== EXERCISE ==
Reproduce each line of the material precisely.

== RECORDS SHOWN ==
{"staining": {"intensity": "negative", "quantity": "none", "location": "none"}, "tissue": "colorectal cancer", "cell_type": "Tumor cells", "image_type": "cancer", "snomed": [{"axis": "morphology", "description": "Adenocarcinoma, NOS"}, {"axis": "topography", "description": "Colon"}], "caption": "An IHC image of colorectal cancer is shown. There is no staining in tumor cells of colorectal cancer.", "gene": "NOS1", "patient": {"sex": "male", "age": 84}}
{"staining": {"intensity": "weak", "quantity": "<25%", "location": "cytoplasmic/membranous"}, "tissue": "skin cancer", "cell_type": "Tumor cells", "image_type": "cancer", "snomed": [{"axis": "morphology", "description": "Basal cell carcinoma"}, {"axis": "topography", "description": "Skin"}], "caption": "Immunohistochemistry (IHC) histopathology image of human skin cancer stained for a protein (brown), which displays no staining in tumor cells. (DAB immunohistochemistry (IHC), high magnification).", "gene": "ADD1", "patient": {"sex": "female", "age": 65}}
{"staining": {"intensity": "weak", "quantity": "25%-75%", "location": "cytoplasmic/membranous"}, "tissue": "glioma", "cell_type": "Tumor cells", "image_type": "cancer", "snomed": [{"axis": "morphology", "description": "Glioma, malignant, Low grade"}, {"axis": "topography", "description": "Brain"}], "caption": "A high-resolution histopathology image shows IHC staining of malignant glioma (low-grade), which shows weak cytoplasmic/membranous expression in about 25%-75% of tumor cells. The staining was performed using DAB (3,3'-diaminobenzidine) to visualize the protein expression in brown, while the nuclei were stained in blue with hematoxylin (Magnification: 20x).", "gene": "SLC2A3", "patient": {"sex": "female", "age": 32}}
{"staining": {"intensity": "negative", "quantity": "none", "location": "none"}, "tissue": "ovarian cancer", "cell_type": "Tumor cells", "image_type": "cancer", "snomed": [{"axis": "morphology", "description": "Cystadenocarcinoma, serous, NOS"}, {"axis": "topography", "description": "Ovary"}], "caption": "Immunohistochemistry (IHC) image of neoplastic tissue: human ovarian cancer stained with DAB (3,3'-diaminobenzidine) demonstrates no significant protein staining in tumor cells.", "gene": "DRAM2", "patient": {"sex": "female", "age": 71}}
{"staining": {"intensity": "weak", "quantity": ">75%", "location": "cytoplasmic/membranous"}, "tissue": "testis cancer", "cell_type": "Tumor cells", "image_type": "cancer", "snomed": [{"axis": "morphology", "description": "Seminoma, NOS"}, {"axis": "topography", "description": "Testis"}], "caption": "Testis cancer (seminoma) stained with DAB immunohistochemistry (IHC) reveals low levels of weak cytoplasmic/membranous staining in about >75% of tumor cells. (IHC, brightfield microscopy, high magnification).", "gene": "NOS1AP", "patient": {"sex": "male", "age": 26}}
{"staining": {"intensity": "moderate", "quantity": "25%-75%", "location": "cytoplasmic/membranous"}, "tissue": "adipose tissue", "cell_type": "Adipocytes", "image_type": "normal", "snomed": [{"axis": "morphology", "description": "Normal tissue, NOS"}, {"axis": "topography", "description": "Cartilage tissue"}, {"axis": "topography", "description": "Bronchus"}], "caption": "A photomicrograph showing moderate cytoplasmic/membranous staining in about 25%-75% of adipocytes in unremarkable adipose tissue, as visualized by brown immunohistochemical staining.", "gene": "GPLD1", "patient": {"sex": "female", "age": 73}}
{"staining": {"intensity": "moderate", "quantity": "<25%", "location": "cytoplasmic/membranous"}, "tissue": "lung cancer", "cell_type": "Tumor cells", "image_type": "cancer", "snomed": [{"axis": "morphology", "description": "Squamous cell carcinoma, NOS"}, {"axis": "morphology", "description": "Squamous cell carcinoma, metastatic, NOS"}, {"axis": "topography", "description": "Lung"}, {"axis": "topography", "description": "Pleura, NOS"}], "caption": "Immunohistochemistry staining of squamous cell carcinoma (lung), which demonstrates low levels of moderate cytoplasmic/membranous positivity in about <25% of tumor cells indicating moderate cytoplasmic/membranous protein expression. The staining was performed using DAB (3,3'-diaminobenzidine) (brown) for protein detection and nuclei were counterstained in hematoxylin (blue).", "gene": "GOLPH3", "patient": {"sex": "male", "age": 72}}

== OUTPUT FOR THIS TASK ==
{"staining": {"intensity": "negative", "quantity": "none", "location": "none"}, "tissue": "colorectal cancer", "cell_type": "Tumor cells", "image_type": "cancer", "snomed": [{"axis": "morphology", "description": "Adenocarcinoma, NOS"}, {"axis": "topography", "description": "Colon"}], "caption": "An IHC image of colorectal cancer is shown. There is no staining in tumor cells of colorectal cancer.", "gene": "NOS1", "patient": {"sex": "male", "age": 84}}
{"staining": {"intensity": "weak", "quantity": "<25%", "location": "cytoplasmic/membranous"}, "tissue": "skin cancer", "cell_type": "Tumor cells", "image_type": "cancer", "snomed": [{"axis": "morphology", "description": "Basal cell carcinoma"}, {"axis": "topography", "description": "Skin"}], "caption": "Immunohistochemistry (IHC) histopathology image of human skin cancer stained for a protein (brown), which displays no staining in tumor cells. (DAB immunohistochemistry (IHC), high magnification).", "gene": "ADD1", "patient": {"sex": "female", "age": 65}}
{"staining": {"intensity": "weak", "quantity": "25%-75%", "location": "cytoplasmic/membranous"}, "tissue": "glioma", "cell_type": "Tumor cells", "image_type": "cancer", "snomed": [{"axis": "morphology", "description": "Glioma, malignant, Low grade"}, {"axis": "topography", "description": "Brain"}], "caption": "A high-resolution histopathology image shows IHC staining of malignant glioma (low-grade), which shows weak cytoplasmic/membranous expression in about 25%-75% of tumor cells. The staining was performed using DAB (3,3'-diaminobenzidine) to visualize the protein expression in brown, while the nuclei were stained in blue with hematoxylin (Magnification: 20x).", "gene": "SLC2A3", "patient": {"sex": "female", "age": 32}}
{"staining": {"intensity": "negative", "quantity": "none", "location": "none"}, "tissue": "ovarian cancer", "cell_type": "Tumor cells", "image_type": "cancer", "snomed": [{"axis": "morphology", "description": "Cystadenocarcinoma, serous, NOS"}, {"axis": "topography", "description": "Ovary"}], "caption": "Immunohistochemistry (IHC) image of neoplastic tissue: human ovarian cancer stained with DAB (3,3'-diaminobenzidine) demonstrates no significant protein staining in tumor cells.", "gene": "DRAM2", "patient": {"sex": "female", "age": 71}}
{"staining": {"intensity": "weak", "quantity": ">75%", "location": "cytoplasmic/membranous"}, "tissue": "testis cancer", "cell_type": "Tumor cells", "image_type": "cancer", "snomed": [{"axis": "morphology", "description": "Seminoma, NOS"}, {"axis": "topography", "description": "Testis"}], "caption": "Testis cancer (seminoma) stained with DAB immunohistochemistry (IHC) reveals low levels of weak cytoplasmic/membranous staining in about >75% of tumor cells. (IHC, brightfield microscopy, high magnification).", "gene": "NOS1AP", "patient": {"sex": "male", "age": 26}}
{"staining": {"intensity": "moderate", "quantity": "25%-75%", "location": "cytoplasmic/membranous"}, "tissue": "adipose tissue", "cell_type": "Adipocytes", "image_type": "normal", "snomed": [{"axis": "morphology", "description": "Normal tissue, NOS"}, {"axis": "topography", "description": "Cartilage tissue"}, {"axis": "topography", "description": "Bronchus"}], "caption": "A photomicrograph showing moderate cytoplasmic/membranous staining in about 25%-75% of adipocytes in unremarkable adipose tissue, as visualized by brown immunohistochemical staining.", "gene": "GPLD1", "patient": {"sex": "female", "age": 73}}
{"staining": {"intensity": "moderate", "quantity": "<25%", "location": "cytoplasmic/membranous"}, "tissue": "lung cancer", "cell_type": "Tumor cells", "image_type": "cancer", "snomed": [{"axis": "morphology", "description": "Squamous cell carcinoma, NOS"}, {"axis": "morphology", "description": "Squamous cell carcinoma, metastatic, NOS"}, {"axis": "topography", "description": "Lung"}, {"axis": "topography", "description": "Pleura, NOS"}], "caption": "Immunohistochemistry staining of squamous cell carcinoma (lung), which demonstrates low levels of moderate cytoplasmic/membranous positivity in about <25% of tumor cells indicating moderate cytoplasmic/membranous protein expression. The staining was performed using DAB (3,3'-diaminobenzidine) (brown) for protein detection and nuclei were counterstained in hematoxylin (blue).", "gene": "GOLPH3", "patient": {"sex": "male", "age": 72}}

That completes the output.